### WHAT TO DO:
Copy out again, unchanged, the line that contains "Calcul à titre" and every line after it down to the last line of the data.

•••••

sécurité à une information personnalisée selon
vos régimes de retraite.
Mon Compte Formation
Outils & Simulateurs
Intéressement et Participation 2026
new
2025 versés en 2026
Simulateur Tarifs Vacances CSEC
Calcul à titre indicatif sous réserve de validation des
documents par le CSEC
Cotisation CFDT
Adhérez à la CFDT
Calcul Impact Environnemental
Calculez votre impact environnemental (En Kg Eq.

•••••

### ANSWER SPACE:
Calcul à titre indicatif sous réserve de validation des
documents par le CSEC
Cotisation CFDT
Adhérez à la CFDT
Calcul Impact Environnemental
Calculez votre impact environnemental (En Kg Eq.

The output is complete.